Je n'ai rien à te dire de moi. Je ne souffre pas comme quand j'ai perdu autrefois les êtres qui m'étaient les plus chers. Mais j'aimerais mieux souffrir comme alors que de sentir ce vide de mon cœur que rien ne peut remplir. Il me semble que chaque soir me délivre du jour qui vient de s'écouler ; mais je ne pense qu'avec peine qu'il en viendra un autre demain.

J'attends une lettre de toi peut-être avant que celle-ci te parvienne. J'attends des nouvelles de toutes les personnes qui te sont chères et de nos amis, Ballanche, Bonjour, Barret, etc. J'attends surtout quelque chose de toi-même ; de tes pensées, de tes sujets de bonheur et de chagrin. Si je pouvais du moins penser, réfléchir !

J'ai essayé vainement de m'occuper de quelque recherche, soit mathématique, soit même métaphysique, depuis la lettre où je t'en ai parlé. Est-ce la dernière que je t'ai écrite ?

Observez-vous la comète à Lyon ? Observe-la, je t'en prie, en pensant à moi ! Il en paraissait une à Lyon quand j'y fus chercher ceux que[101] j'ai perdus depuis, et ma sœur et cet enfant que j'ai auprès de moi depuis les vacances. Te souviens-tu comme nous eûmes le cœur serré en nous quittant ? était-ce un pressentiment que je devais être, le reste de ma vie, plus malheureux encore que je ne l'avais été jusqu'alors ? Il me restait encore je ne sais quelle espérance vague de voir renaître pour moi des sentiments qui pussent encore me faire trouver du charme à l'existence ; à présent je n'en entrevois même plus la possibilité.

Je ne sais pourquoi je t'écris tout cela. Je te ferai peut-être de la peine sans m'adoucir ce sentiment de tristesse qui s'est emparé de tout mon être et que j'aurais dû te cacher, que j'aurais dû tenir à jamais renfermé au fond de mon âme. Mais il n'y a que toi au monde, cher ami, à qui je puisse me plaindre de mon sort. Les autres me trouveraient déraisonnable. Ils ne savent pas comme toi combien les choses du dehors font peu pour le bonheur ; ils me regardent comme un homme heureux !
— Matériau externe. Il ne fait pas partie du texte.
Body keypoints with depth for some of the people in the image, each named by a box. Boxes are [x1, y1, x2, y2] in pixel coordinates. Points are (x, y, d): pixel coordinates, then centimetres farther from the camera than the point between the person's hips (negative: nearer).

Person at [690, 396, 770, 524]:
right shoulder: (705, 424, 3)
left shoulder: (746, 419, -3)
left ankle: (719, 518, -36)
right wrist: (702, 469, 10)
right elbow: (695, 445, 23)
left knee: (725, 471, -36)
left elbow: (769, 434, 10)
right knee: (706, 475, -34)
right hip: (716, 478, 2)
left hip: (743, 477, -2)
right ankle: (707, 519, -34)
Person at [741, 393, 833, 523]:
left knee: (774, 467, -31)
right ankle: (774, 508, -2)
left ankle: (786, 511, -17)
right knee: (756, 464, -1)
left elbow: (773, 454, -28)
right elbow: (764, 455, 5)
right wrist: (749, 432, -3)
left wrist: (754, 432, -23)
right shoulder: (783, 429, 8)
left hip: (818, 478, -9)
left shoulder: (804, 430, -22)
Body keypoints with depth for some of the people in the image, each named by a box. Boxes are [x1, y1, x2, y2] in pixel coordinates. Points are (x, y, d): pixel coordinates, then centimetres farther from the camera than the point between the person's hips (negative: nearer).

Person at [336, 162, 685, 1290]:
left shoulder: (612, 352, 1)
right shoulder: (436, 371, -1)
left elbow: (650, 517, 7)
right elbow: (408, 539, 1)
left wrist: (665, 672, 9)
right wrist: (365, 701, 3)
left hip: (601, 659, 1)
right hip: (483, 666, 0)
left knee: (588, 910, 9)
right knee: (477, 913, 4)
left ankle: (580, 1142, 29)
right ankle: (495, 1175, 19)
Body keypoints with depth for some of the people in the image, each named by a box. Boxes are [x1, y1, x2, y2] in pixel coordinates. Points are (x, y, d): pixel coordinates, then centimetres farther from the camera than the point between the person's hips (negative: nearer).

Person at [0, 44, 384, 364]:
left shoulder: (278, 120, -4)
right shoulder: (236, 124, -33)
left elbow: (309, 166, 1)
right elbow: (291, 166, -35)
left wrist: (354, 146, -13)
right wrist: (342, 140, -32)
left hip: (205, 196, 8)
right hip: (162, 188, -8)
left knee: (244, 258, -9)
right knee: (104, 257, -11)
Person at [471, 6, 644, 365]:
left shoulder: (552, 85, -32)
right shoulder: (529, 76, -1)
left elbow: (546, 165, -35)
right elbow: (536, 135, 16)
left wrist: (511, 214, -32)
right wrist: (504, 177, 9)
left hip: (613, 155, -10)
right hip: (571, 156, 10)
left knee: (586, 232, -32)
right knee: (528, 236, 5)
[102]Du lundi 23 septembre Voilà ce que je t'écrivis hier soir avant de me coucher, tu ne comprendras que trop en le lisant la situation de ton ami. Tu le plaindras un peu, tu lui écriras et il aura du plaisir à te lire. Pour le moment, je voudrais inutilement t'en écrire davantage. Tu sais tout ce dont je te charge pour ta famille et nos amis. Adieu, Bredin ; adieu, cher ami, peut-être le seul ami véritable qui me reste. Ah, je ne sais ce que je dis, car Ballanche m'a écrit ; j'ai reçu avant-hier une lettre de lui. Il y avait un grand nombre de détails bien faits pour m'intéresser. J'y répondrai pour demain si je peux. Adieu pour la dernière fois ! Les bras de ton ami te serrent sur sa poitrine.

A monsieur Bredin fils professeur d'anatomie à l'École vétérinaire, près des portes de Vaise, à Lyon (Rhône)
(2) Domaine de Poleymieux dont François et Françoise Delorme sont les fermiers.